Testo proposto —
▽

"In Perù il caffè è cultura E la sua polvere è magica..."

Lo chef stellato: "Qualche chicco può esaltare una ricetta"

"In Perù il caffè è cultura E la sua polvere è magica..."

Non è un caso che una grande azienda del caffè come Lavazza finisca alla scoperta di un angolo sperduto del mondo. Anzi due, per la verità. Questo infatti è un percorso che riporta alle origini per raccontare l'essenza dei territori e delle persone, e il risultato è un documentario in quattro tappe che da martedì andrà in onda in seconda serata sulla Rai (A Single Origin: il gusto del viaggio) per sapere tutto sulle due nuove linee di prodotti per la moka che si chiamano Cereja Passita e Selva Alta. Due arabiche certificate «Rainforest Alliance» che arrivano dall'altopiano brasiliano del Cerrado (il primo) e dalla cordigliera della Ande in Perù. Un viaggio, appunto, che parte parte da una tazzina di caffè gustata a Torino - dalla storica drogheria di via San Tommaso 10 dove nacque Lavazza nel 1895 - e arriva laggiù. Con immagini straordinarie e un esploratore, Alex Bellini, a raccontare zaino in spalla la magia di paesaggi lontani e aromi esotici.

Da uno dei due Paesi - il Perù - arriva lo chef Virgilio Martinez, che di Lavazza è il Brand Ambassador ma soprattutto è cuoco stellato del «Restaurante Central» di Lima. Capace di entrare più volte ai primi posti nelle classifiche dei migliori locali del mondo. Trentanove anni e una passione costruita in riva al mare, Martinez si definisce cuoco, attento appunto alle origini delle materie che arrivano in cucina.

Insomma, non proprio uno che come quelli che vanno di moda qui da noi...

△

Consegna A — Elenca tutte le righe delle voci qui sotto che contengono la parola "rangeland", facendo attenzione a maiuscole e minuscole.

Voci salvate
▽

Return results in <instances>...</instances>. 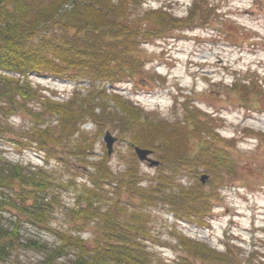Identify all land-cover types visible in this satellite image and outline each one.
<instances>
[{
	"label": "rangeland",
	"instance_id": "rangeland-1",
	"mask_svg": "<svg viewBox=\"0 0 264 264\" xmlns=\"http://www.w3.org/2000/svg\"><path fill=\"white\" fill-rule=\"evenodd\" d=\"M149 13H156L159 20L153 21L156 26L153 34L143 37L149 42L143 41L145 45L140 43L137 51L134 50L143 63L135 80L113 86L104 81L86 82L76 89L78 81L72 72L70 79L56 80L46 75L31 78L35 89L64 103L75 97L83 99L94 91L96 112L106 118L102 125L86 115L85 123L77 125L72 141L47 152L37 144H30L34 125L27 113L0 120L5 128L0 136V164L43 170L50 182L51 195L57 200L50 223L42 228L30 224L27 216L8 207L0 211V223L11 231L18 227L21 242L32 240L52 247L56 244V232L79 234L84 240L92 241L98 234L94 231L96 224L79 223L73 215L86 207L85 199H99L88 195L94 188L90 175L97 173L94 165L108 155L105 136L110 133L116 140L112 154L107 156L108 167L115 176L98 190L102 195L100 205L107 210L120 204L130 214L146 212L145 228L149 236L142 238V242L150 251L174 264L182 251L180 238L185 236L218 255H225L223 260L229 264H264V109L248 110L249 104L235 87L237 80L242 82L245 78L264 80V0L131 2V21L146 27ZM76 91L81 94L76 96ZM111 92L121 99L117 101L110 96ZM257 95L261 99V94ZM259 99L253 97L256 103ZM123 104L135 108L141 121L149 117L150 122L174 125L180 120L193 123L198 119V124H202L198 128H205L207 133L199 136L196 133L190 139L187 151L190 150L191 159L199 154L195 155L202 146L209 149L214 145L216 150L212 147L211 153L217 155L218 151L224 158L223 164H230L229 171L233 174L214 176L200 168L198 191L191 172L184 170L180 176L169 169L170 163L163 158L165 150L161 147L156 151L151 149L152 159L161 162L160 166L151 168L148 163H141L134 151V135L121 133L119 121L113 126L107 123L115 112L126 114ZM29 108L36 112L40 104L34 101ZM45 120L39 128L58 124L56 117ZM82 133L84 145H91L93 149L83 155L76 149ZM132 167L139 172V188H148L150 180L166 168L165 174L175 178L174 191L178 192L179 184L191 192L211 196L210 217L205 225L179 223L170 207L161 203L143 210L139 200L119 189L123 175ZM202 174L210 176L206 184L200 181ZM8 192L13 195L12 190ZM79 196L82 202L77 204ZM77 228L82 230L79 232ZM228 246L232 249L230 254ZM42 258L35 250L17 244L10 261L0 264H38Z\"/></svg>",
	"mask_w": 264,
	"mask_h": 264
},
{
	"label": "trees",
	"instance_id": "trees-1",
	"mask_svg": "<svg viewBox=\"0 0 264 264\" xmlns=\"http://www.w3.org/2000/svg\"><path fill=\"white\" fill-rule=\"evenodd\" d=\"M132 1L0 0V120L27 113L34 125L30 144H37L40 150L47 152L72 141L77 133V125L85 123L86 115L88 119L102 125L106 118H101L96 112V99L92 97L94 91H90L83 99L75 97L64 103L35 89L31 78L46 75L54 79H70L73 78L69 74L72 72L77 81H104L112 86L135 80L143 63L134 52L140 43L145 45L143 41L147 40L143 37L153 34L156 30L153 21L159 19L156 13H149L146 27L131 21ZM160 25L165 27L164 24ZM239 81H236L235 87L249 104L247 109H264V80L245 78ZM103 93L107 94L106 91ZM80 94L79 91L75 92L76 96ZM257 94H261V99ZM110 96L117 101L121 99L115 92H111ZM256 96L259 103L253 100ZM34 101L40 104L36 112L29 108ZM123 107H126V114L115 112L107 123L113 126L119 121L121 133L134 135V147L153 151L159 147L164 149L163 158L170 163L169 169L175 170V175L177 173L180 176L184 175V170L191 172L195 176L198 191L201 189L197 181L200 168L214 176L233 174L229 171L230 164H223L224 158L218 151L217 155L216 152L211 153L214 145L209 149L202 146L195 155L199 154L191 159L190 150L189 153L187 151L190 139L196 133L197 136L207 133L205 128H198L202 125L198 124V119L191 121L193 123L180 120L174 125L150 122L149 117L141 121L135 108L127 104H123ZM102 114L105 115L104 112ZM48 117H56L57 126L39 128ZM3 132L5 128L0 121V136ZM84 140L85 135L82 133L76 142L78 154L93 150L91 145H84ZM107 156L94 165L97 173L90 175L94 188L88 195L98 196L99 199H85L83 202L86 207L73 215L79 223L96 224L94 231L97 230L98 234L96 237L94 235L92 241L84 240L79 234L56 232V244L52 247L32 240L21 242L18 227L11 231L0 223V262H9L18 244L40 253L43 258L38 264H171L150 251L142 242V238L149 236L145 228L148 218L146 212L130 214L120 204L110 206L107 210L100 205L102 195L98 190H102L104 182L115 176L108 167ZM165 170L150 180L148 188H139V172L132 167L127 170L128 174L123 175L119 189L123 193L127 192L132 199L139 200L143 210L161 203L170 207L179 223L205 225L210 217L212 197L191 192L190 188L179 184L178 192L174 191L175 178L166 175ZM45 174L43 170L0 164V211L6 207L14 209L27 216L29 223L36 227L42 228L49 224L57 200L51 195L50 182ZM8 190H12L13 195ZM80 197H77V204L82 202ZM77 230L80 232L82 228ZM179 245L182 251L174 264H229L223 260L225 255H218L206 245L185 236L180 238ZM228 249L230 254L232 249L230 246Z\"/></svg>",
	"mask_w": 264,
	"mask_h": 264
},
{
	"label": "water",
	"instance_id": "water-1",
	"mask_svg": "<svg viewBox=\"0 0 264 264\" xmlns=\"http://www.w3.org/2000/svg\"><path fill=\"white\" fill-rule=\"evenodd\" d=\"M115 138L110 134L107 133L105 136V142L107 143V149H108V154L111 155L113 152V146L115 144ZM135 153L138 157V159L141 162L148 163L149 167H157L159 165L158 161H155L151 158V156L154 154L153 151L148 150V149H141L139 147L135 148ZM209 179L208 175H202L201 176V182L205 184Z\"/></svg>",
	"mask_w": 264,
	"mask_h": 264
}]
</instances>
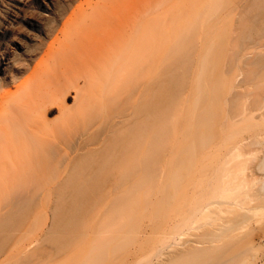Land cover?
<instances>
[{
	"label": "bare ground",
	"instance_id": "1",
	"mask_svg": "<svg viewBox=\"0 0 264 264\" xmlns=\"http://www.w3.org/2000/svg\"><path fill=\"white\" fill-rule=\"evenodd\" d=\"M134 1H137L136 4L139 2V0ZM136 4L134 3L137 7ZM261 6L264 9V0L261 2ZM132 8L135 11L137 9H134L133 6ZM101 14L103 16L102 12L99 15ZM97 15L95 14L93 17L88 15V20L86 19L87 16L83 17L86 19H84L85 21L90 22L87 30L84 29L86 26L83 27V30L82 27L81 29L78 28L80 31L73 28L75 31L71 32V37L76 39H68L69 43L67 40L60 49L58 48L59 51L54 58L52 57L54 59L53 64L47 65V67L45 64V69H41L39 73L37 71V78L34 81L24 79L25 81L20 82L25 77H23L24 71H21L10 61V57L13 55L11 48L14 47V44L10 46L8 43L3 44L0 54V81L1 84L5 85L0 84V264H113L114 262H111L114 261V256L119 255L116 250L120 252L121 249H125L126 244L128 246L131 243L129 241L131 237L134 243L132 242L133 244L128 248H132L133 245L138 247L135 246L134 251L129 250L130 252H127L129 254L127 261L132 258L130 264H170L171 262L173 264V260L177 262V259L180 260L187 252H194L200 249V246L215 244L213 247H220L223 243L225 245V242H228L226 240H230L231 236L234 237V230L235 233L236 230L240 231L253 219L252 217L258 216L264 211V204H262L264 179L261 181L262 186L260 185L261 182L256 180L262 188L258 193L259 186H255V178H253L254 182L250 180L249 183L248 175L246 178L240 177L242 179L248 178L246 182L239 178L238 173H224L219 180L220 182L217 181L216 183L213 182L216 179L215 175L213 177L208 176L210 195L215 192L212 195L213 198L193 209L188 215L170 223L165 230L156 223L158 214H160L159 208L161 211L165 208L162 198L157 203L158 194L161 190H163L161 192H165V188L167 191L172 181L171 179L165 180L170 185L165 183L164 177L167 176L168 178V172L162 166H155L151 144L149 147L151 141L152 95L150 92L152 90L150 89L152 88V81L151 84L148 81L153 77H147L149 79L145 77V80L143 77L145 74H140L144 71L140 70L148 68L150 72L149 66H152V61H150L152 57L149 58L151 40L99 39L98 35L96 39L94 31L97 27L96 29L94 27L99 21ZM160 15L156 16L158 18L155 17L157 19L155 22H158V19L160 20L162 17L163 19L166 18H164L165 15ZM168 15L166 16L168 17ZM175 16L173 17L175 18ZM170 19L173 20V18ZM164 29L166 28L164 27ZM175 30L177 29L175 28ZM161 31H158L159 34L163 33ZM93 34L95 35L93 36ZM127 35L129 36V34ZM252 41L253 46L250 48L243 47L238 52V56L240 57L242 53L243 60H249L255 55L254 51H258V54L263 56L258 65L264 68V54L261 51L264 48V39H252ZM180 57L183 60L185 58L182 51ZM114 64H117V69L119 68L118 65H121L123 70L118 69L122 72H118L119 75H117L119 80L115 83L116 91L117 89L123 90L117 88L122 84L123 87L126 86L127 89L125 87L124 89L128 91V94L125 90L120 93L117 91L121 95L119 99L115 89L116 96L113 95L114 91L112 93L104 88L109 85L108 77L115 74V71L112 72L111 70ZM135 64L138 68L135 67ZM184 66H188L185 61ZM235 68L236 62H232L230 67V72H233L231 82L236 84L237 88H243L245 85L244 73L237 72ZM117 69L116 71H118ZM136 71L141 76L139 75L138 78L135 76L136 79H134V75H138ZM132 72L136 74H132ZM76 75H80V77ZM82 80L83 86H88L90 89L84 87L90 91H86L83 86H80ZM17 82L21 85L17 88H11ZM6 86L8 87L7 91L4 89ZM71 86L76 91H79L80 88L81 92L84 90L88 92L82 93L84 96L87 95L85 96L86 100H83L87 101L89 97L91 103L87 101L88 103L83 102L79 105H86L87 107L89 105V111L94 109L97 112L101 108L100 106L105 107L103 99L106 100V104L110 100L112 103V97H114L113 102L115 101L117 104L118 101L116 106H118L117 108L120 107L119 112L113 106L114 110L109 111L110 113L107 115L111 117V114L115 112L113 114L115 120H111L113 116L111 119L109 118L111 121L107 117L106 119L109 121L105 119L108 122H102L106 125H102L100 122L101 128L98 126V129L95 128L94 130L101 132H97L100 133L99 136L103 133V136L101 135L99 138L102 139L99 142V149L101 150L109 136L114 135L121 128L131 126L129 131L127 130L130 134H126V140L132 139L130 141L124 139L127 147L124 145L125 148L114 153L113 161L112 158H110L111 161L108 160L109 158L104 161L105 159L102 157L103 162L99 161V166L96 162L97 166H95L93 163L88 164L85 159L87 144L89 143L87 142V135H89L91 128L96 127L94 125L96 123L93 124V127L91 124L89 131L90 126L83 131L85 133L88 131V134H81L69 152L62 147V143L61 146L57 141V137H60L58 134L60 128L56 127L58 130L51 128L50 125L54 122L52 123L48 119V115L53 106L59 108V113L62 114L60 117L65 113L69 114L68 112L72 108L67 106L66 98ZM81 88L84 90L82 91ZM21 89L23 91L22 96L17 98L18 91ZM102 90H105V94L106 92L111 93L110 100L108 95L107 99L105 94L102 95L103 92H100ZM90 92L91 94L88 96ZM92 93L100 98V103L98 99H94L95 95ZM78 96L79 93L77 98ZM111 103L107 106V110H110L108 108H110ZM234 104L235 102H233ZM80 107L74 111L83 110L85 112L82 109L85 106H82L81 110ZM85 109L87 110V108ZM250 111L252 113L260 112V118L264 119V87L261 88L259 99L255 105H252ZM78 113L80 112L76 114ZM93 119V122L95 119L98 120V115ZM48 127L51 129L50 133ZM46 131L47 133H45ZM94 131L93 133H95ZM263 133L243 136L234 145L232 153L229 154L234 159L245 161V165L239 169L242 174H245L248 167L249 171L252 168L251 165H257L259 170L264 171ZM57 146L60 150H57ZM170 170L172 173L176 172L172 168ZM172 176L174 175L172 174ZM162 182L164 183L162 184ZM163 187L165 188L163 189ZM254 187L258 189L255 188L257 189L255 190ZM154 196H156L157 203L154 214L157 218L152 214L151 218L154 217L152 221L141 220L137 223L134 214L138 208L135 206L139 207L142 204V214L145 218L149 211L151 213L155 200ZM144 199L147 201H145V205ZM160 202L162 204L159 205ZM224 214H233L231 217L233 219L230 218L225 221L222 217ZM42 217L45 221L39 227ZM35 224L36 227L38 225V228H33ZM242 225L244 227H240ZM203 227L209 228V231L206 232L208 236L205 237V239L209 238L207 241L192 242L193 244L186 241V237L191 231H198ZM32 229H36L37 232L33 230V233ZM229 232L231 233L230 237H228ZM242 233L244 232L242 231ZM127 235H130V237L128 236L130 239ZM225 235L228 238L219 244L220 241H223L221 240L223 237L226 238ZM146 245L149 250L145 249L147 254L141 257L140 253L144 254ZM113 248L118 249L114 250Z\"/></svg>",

△

Consegna B — Copia dal testo sul caffè, più sopra, il brano tra "Da uno dei due" e "arrivano in cucina.", estremi compresi.

Soluzione A —
	"label": "rangeland",
	"instance_id": "rangeland-1",

Soluzione B —
Da uno dei due Paesi - il Perù - arriva lo chef Virgilio Martinez, che di Lavazza è il Brand Ambassador ma soprattutto è cuoco stellato del «Restaurante Central» di Lima. Capace di entrare più volte ai primi posti nelle classifiche dei migliori locali del mondo. Trentanove anni e una passione costruita in riva al mare, Martinez si definisce cuoco, attento appunto alle origini delle materie che arrivano in cucina.